A proximité du site du crash, dans le village de Lissa, on pouvait retrouver un poigné sectionné, une phalange et un bout d’intestin près d’un morceau non identifiable de l’avion. Des vêtements et d’autres fragments de la carlingue étaient encore suspendus aux cimes des arbres dans la forêt.
Le vol 210 de la compagnie Bellview s’est écrasé samedi soir, quelques minutes après son décollage de l’aéroport de Lagos à destination d’Abuja, la capitale politique du pays.
Tous les 111 passagers et six membres d’équipage sont morts.
Lundi, les parents des victimes avaient envahi le lieu du crash espérant trouver au milieu des débris de l’avion, qui un bout de vêtement, qui une carte d’identité, tout ce qui peut rester de leurs êtres bien-aimés.
« D’après les informations dont je dispose, aucun corps entier n’a été retrouvé », a déclaré Foluso Adebayo, l’officier de police qui dirige les forces de sécurité dépêchées sur le site du crash situé à quelque 40 km au nord de Lagos.
Une bonne partie de la carlingue du Boeing 737 semble avoir disparu, comme englouti dans le sol après que l’avion se soit écrasé au sol.
Selon les autorités, les enquêteurs creuseront le cratère d’où se dégageait encore lundi une fumée âcre.
« Notre première hypothèse est que le pilote a perdu le contrôle de l’appareil et que l’avion s’est écrasé », a expliqué Fidelis Onyeriri, le responsable de l’aviation civile (NCAA). « Le temps n’était si mauvais que cela, mais il y avait des éclairs. Un avion touché par la foudre peut devenir totalement incontrôlable ».

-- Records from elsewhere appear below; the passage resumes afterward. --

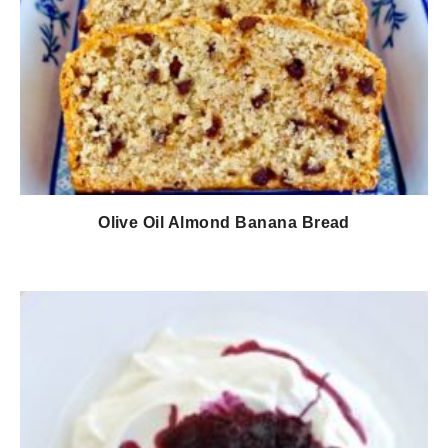
Olive Oil Almond Banana Bread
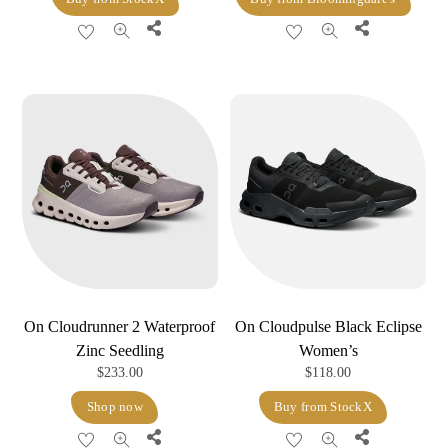
Share
Share
On Cloudrunner 2 Waterproof
On Cloudpulse Black Eclipse
Zinc Seedling
Women’s
$
233.00
$
118.00
Shop now
Buy from StockX
Share
Share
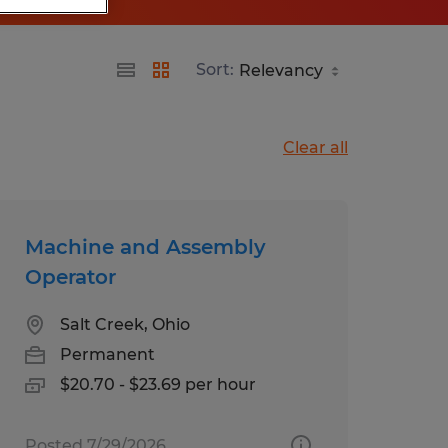
Sort:
Clear all
Machine and Assembly
Operator
Salt Creek, Ohio
Permanent
$20.70 - $23.69 per hour
Posted 7/29/2026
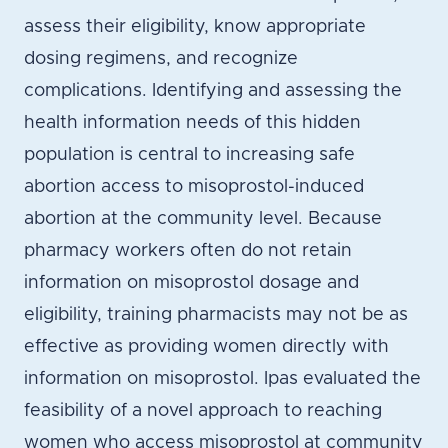
assess their eligibility, know appropriate
dosing regimens, and recognize
complications. Identifying and assessing the
health information needs of this hidden
population is central to increasing safe
abortion access to misoprostol-induced
abortion at the community level. Because
pharmacy workers often do not retain
information on misoprostol dosage and
eligibility, training pharmacists may not be as
effective as providing women directly with
information on misoprostol. Ipas evaluated the
feasibility of a novel approach to reaching
women who access misoprostol at community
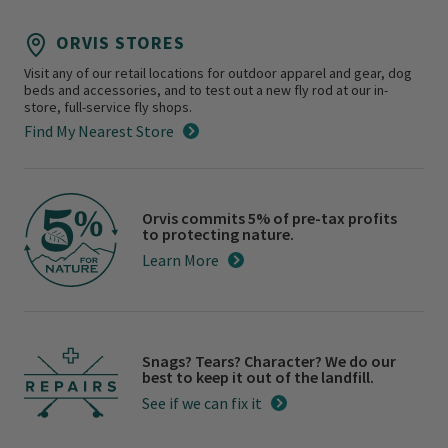
ORVIS STORES
Visit any of our retail locations for outdoor apparel and gear, dog
beds and accessories, and to test out a new fly rod at our in-
store, full-service fly shops.
Find My Nearest Store
Orvis commits 5% of pre-tax profits
to protecting nature.
Learn More
Snags? Tears? Character? We do our
best to keep it out of the landfill.
See if we can fix it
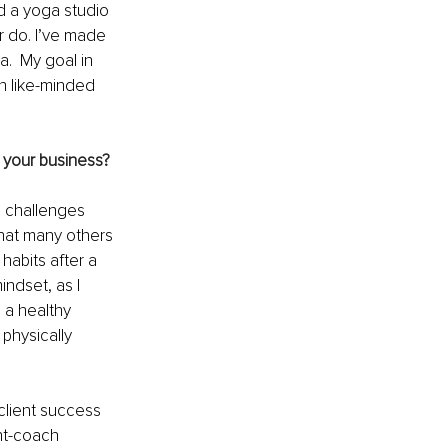
ed a yoga studio 
r do. I’ve made 
.  My goal in 
th like-minded 
e your business?
h challenges 
that many others 
habits after a 
ndset, as I 
 a healthy 
physically 
client success 
nt-coach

Selon la radio d’Etat, les pilotes ont lancé un appel de détresse avant que l’avion ne disparaisse des radars.
Pendant les 18 heures qui ont suivi le crash, il y a eu une confusion au sein des services d’urgence pour localiser l’avion. Des recherches ont été menées dans l’océan atlantique, puis dans la ville de Kishi, a quelque 300 km au nord de Lagos, avant de s’orienter vers Lissa.

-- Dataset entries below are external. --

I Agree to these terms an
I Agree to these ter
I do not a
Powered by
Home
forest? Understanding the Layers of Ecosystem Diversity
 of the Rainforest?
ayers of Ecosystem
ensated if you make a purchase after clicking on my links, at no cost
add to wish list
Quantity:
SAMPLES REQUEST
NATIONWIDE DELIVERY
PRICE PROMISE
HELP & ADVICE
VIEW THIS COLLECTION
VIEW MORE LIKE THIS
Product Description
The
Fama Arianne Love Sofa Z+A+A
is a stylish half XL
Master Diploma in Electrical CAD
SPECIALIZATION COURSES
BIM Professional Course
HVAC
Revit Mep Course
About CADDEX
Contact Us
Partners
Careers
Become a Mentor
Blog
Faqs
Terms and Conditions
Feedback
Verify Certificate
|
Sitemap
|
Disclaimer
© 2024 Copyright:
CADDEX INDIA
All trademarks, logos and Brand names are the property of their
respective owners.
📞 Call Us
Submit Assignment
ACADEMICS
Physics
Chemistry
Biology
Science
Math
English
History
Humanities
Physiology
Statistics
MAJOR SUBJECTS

Le ministre l’aviation, Babalola Borishade, a déclaré lundi que le Nigeria avait demandé aux Etats-Unis d’envoyer une équipe d’experts légistes et des enquêteurs de l’aviation pour déterminer la cause du crash.
« En regardant ce site, c’est une véritable catastrophe. Pour l’instant nous pensons seulement qu’il s’agit d’un accident », a expliqué M. Borishade.
Bellview est une compagnie aérienne privée nigériane entrée en service il y a plus de 10 ans. Elle dessert de nombreuses capitales africaines, ainsi que l’Angleterre et l’Inde et le crash de samedi est le premier accident enregistré par la compagnie nigériane.
Et pour ajouter au deuil national qui touche le pays, un communiqué officiel du gouvernement a annoncé la disparition de l’épouse du président de la république morte en Espagne au cours d’une intervention chirurgicale.